Home Sociedad Ticketmaster confirma la violación de la nube, en medio de detalles turbios

Ticketmaster confirma la violación de la nube, en medio de detalles turbios

La semana última, la red de piratería y filtración conocida como ShinyHunters puso a la venta lo que supuestamente eran datos de más de 500 millones de clientes de Ticketmaster en el mercado clandestino BreachForums. Después de días de informes y especulaciones de los medios sobre la validez del reclamo, Live Nation, matriz de Ticketmaster, ahora ha reconocido que la violación fue real. Sin embargo, ha confirmado algunos detalles más.

El viernes pasado, Live Nation presentó un aviso de divulgación de violación de datos ante la Comisión de Bolsa y Valores de EE. UU. (SEC), señalando que hubo “actividad no autorizada dentro de un entorno de base de datos en la nube de terceros que contiene datos de la empresa” el 20 de mayo, y que “un delincuente El actor de amenazas ofreció a la venta lo que supuestamente eran datos de usuarios de la empresa a través de la Dark Web” el 27 de mayo.

Sin embargo, el gigante de los eventos no confirmó la alucinante cantidad de registros (560 millones) que ShinyHunters afirmó tener, ni reveló detalles sobre qué tipo de datos contiene el atraco. En la lista de BreachForums, los actores de amenazas afirmaban tener información de identificación personal (PII), como nombres, correos electrónicos, direcciones y detalles parciales de tarjetas de pago.
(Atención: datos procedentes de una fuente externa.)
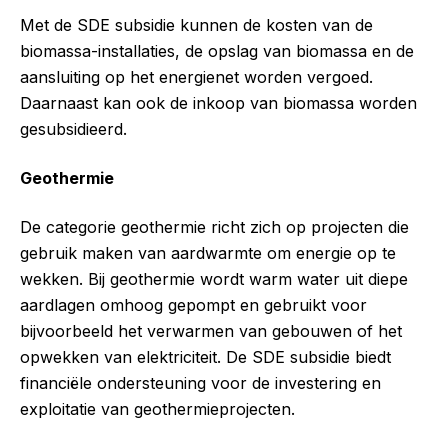
Met de SDE subsidie kunnen de kosten van de
biomassa-installaties, de opslag van biomassa en de
aansluiting op het energienet worden vergoed.
Daarnaast kan ook de inkoop van biomassa worden
gesubsidieerd.
Geothermie
De categorie geothermie richt zich op projecten die
gebruik maken van aardwarmte om energie op te
wekken. Bij geothermie wordt warm water uit diepe
aardlagen omhoog gepompt en gebruikt voor
bijvoorbeeld het verwarmen van gebouwen of het
opwekken van elektriciteit. De SDE subsidie biedt
financiële ondersteuning voor de investering en
exploitatie van geothermieprojecten.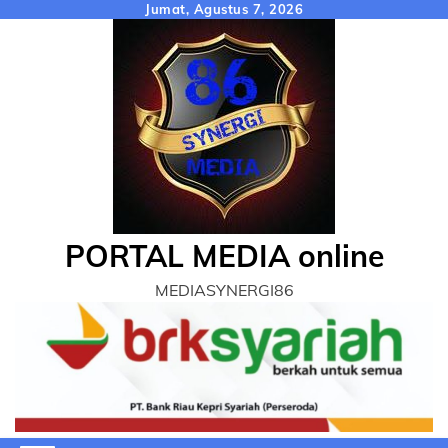
Skip
Jumat, Agustus 7, 2026
to
content
PORTAL MEDIA online
MEDIASYNERGI86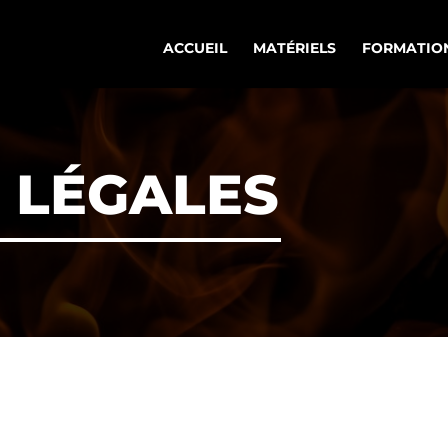
ACCUEIL
MATÉRIELS
FORMATIO
 LÉGALES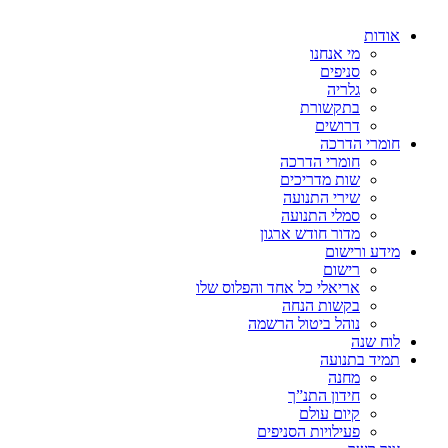
אודות
מי אנחנו
סניפים
גלריה
בתקשורת
דרושים
חומרי הדרכה
חומרי הדרכה
שות מדריכים
שירי התנועה
סמלי התנועה
מדור חודש ארגון
מידע ורישום
רישום
אריאלי כל אחד והפלוס שלו
בקשות הנחה
נוהל ביטול הרשמה
לוח שנה
תמיד בתנועה
מחנה
חידון התנ”ך
קיום עולם
פעילויות הסניפים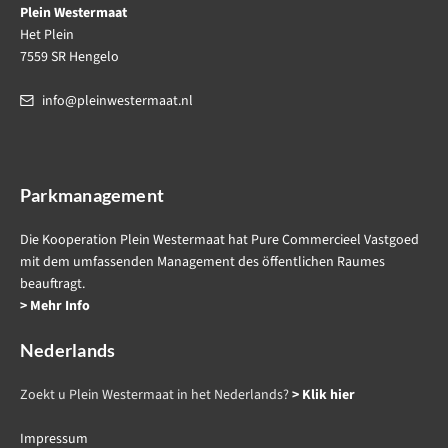
Plein Westermaat
Het Plein
7559 SR Hengelo
info@pleinwestermaat.nl
Parkmanagement
Die Kooperation Plein Westermaat hat Pure Commercieel Vastgoed
mit dem umfassenden Management des öffentlichen Raumes
beauftragt.
> Mehr Info
Nederlands
Zoekt u Plein Westermaat in het Nederlands?
> Klik hier
Impressum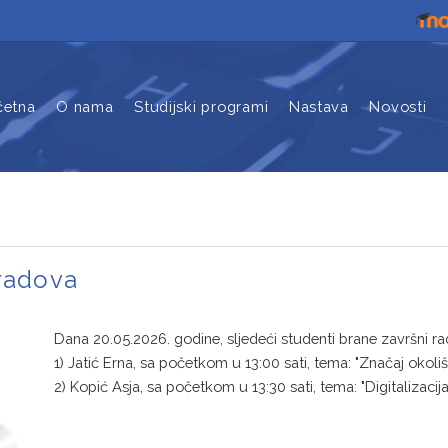
četna
O nama
Studijski programi
Nastava
Novosti
 radova
Dana 20.05.2026. godine, sljedeći studenti brane završni ra
1) Jatić Erna,
sa početkom u 13:00 sati, tema: "Značaj okolišn
2) Kopić Asja, sa početkom u 13:30 sati, tema: "Digitalizaci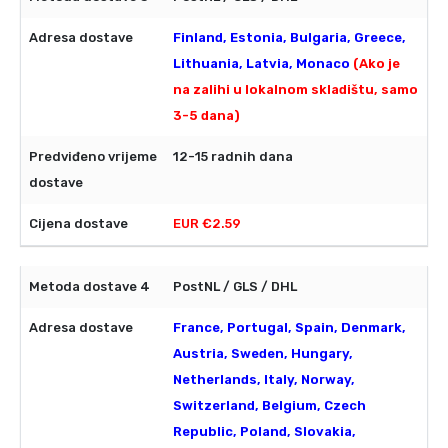
Finland, Estonia, Bulgaria, Greece,
Lithuania, Latvia, Monaco
(Ako je
na zalihi u lokalnom skladištu, samo
3-5 dana)
12-15 radnih dana
EUR €2.59
PostNL / GLS / DHL
France, Portugal, Spain, Denmark,
Austria, Sweden, Hungary,
Netherlands, Italy, Norway,
Switzerland, Belgium, Czech
Republic, Poland, Slovakia,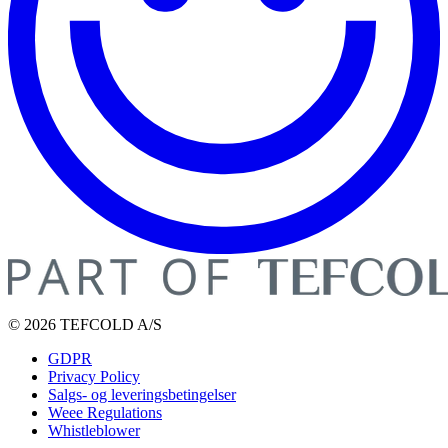
© 2026 TEFCOLD A/S
GDPR
Privacy Policy
Salgs- og leveringsbetingelser
Weee Regulations
Whistleblower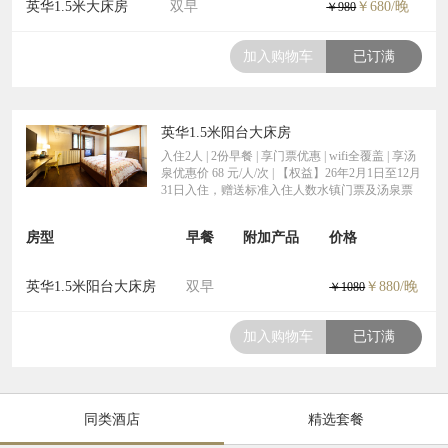
英华1.5米大床房
双早
￥680/晚
￥980
加入购物车
已订满
英华1.5米阳台大床房
入住2人 | 2份早餐 | 享门票优惠 | wifi全覆盖 | 享汤
泉优惠价 68 元/人/次 | 【权益】26年2月1日至12月
31日入住，赠送标准入住人数水镇门票及汤泉票
房型
早餐
附加产品
价格
英华1.5米阳台大床房
双早
￥880/晚
￥1080
加入购物车
已订满
同类酒店
精选套餐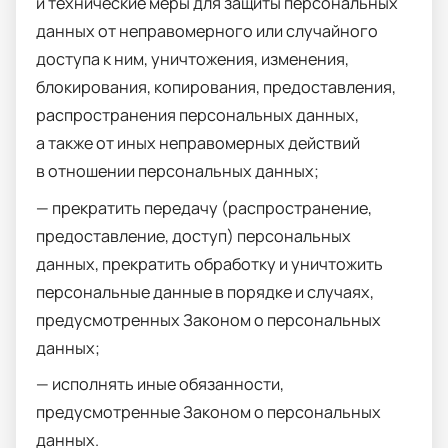
и технические меры для защиты персональных
данных от неправомерного или случайного
доступа к ним, уничтожения, изменения,
блокирования, копирования, предоставления,
распространения персональных данных,
а также от иных неправомерных действий
в отношении персональных данных;
— прекратить передачу (распространение,
предоставление, доступ) персональных
данных, прекратить обработку и уничтожить
персональные данные в порядке и случаях,
предусмотренных Законом о персональных
данных;
— исполнять иные обязанности,
предусмотренные Законом о персональных
данных.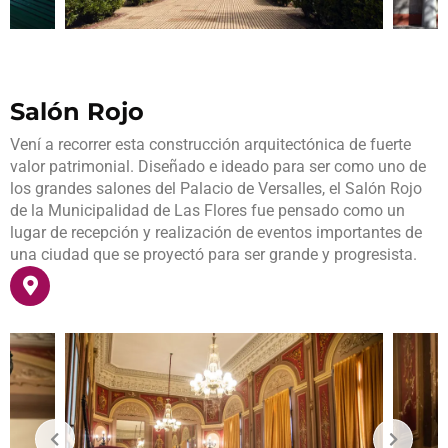
Salón Rojo
Vení a recorrer esta construcción arquitectónica de fuerte
valor patrimonial. Diseñado e ideado para ser como uno de
los grandes salones del Palacio de Versalles, el Salón Rojo
de la Municipalidad de Las Flores fue pensado como un
lugar de recepción y realización de eventos importantes de
una ciudad que se proyectó para ser grande y progresista.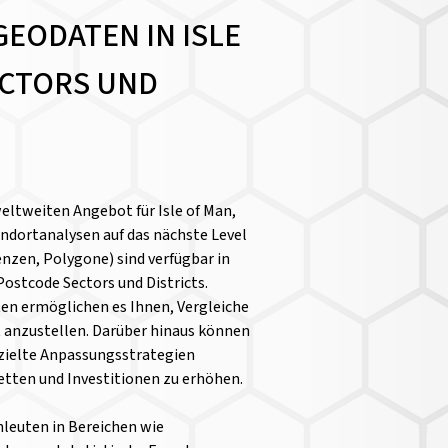
GEODATEN IN ISLE
ECTORS UND
eltweiten Angebot für Isle of Man,
ndortanalysen auf das nächste Level
nzen, Polygone) sind verfügbar in
ostcode Sectors und Districts.
ten ermöglichen es Ihnen, Vergleiche
 anzustellen.
Darüber hinaus können
ielte Anpassungsstrategien
ketten und Investitionen zu erhöhen.
chleuten in Bereichen wie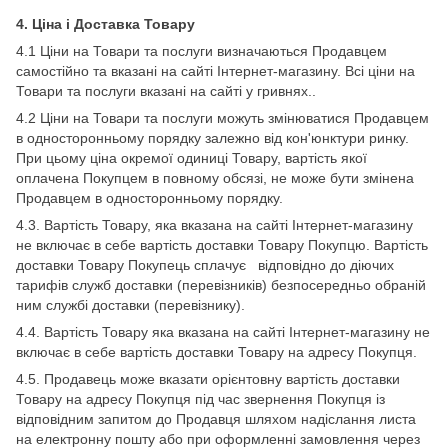
4. Ціна і Доставка Товару
4.1 Ціни на Товари та послуги визначаються Продавцем
самостійно та вказані на сайті Інтернет-магазину. Всі ціни на
Товари та послуги вказані на сайті у гривнях..
4.2 Ціни на Товари та послуги можуть змінюватися Продавцем
в односторонньому порядку залежно від кон'юнктури ринку.
При цьому ціна окремої одиниці Товару, вартість якої
оплачена Покупцем в повному обсязі, не може бути змінена
Продавцем в односторонньому порядку.
4.3. Вартість Товару, яка вказана на сайті Інтернет-магазину
не включає в себе вартість доставки Товару Покупцю. Вартість
доставки Товару Покупець сплачує відповідно до діючих
тарифів служб доставки (перевізників) безпосередньо обраній
ним службі доставки (перевізнику).
4.4. Вартість Товару яка вказана на сайті Інтернет-магазину не
включає в себе вартість доставки Товару на адресу Покупця.
4.5. Продавець може вказати орієнтовну вартість доставки
Товару на адресу Покупця під час звернення Покупця із
відповідним запитом до Продавця шляхом надіслання листа
на електронну пошту або при оформленні замовлення через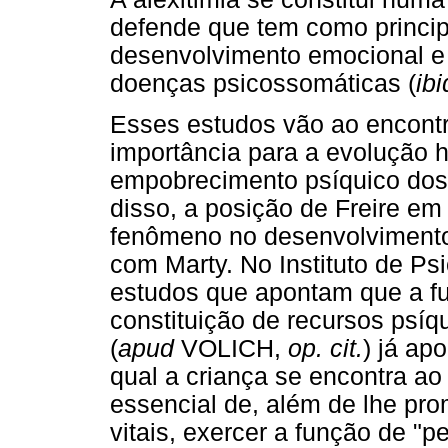
defende que tem como princi
desenvolvimento emocional e 
doenças psicossomáticas (
ibi
Esses estudos vão ao encontr
importância para a evolução 
empobrecimento psíquico dos
disso, a posição de Freire em 
fenômeno no desenvolviment
com Marty. No Instituto de Ps
estudos que apontam que a fu
constituição de recursos psíq
(
apud
VOLICH,
op. cit.
) já ap
qual a criança se encontra ao
essencial de, além de lhe pr
vitais, exercer a função de "p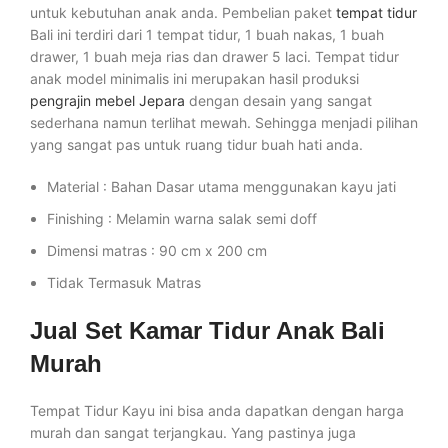
untuk kebutuhan anak anda. Pembelian paket
tempat tidur
Bali ini terdiri dari 1 tempat tidur, 1 buah nakas, 1 buah
drawer, 1 buah meja rias dan drawer 5 laci. Tempat tidur
anak model minimalis ini merupakan hasil produksi
pengrajin mebel Jepara
dengan desain yang sangat
sederhana namun terlihat mewah. Sehingga menjadi pilihan
yang sangat pas untuk ruang tidur buah hati anda.
Material : Bahan Dasar utama menggunakan kayu jati
Finishing : Melamin warna salak semi doff
Dimensi matras : 90 cm x 200 cm
Tidak Termasuk Matras
Jual Set Kamar Tidur Anak Bali
Murah
Tempat Tidur Kayu ini bisa anda dapatkan dengan harga
murah dan sangat terjangkau. Yang pastinya juga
No obstante, la presentación ante la SEC parece ser voluntaria y señala que LiveNation no espera que la violación sea “material”, es decir, que tenga un impacto en su perfil financiero en el futuro. Esto sugiere que espera pocas consecuencias del incidente y desmiente las afirmaciones de los listados clandestinos.

En cuanto a la base de datos en la nube de terceros involucrada, los miembros de la comunidad de inteligencia de amenazas en correos electrónicos a Dark Reading la identificaron como Snowflake, que emitió su propia declaración reconociendo que ha habido ciberactividad dirigida hacia algunos de sus clientes, que incluyen a Ticketmaster. Pero la publicación en el foro de su comunidad no menciona qué clientes se ven afectados y la compañía no respondió de inmediato a una solicitud de comentarios.

Snowflake señaló que los ataques tuvieron éxito debido a una mala configuración del cliente: “Esta parece ser una campaña dirigida a usuarios con autenticación de un solo factor; como parte de esta campaña, los actores de amenazas han aprovechado credenciales previamente compradas u obtenidas a través de malware de robo de información”.

En general, hay poca confirmación en lo que respecta a los detalles exactos de la infracción, quién se ve afectado y cómo, y los contornos del incidente con respecto a Snowflake y cuáles de sus clientes podrían verse afectados. Más allá de Ticketmaster, las cuentas de Snowflake de alto perfil incluyen AT&T, jetBlue, Mastercard y Santander, que recientemente informó sobre su propia violación de datos que involucra a un proveedor externo no identificado (no ha confirmado que Snowflake fuera la cuenta afectada).

Matt Hull, jefe global de inteligencia de amenazas de NCC Group, dijo que ni siquiera está claro qué papel está desempeñando ShinyHunters.

“Se hizo una publicación en un foro de cibercriminales ruso más de un día antes de la publicación de ShinyHunters en BreachForums sobre la venta de datos de Ticketmaster/Live Nation”, dijo en un comunicado enviado por correo electrónico. “La diferencia notable entre los dos listados es que la publicación en el foro ruso requiere un garante, mientras que la publicación de ShinyHunters en Breach Forums no. Es posible que ShinyHunters esté actuando como representante/intermediario para la venta de datos para el original. atacantes.”

No está claro cuándo podrían surgir detalles adicionales sobre la violación, pero por ahora, Live Nation entregó un lenguaje repetitivo en su presentación ante la SEC: “Estamos trabajando para mitigar el riesgo para nuestros usuarios y la empresa, y hemos notificado y estamos cooperando con las autoridades”. En su caso, también estamos notificando a las autoridades reguladoras y a los usuarios con respecto al acceso no autorizado a información personal”.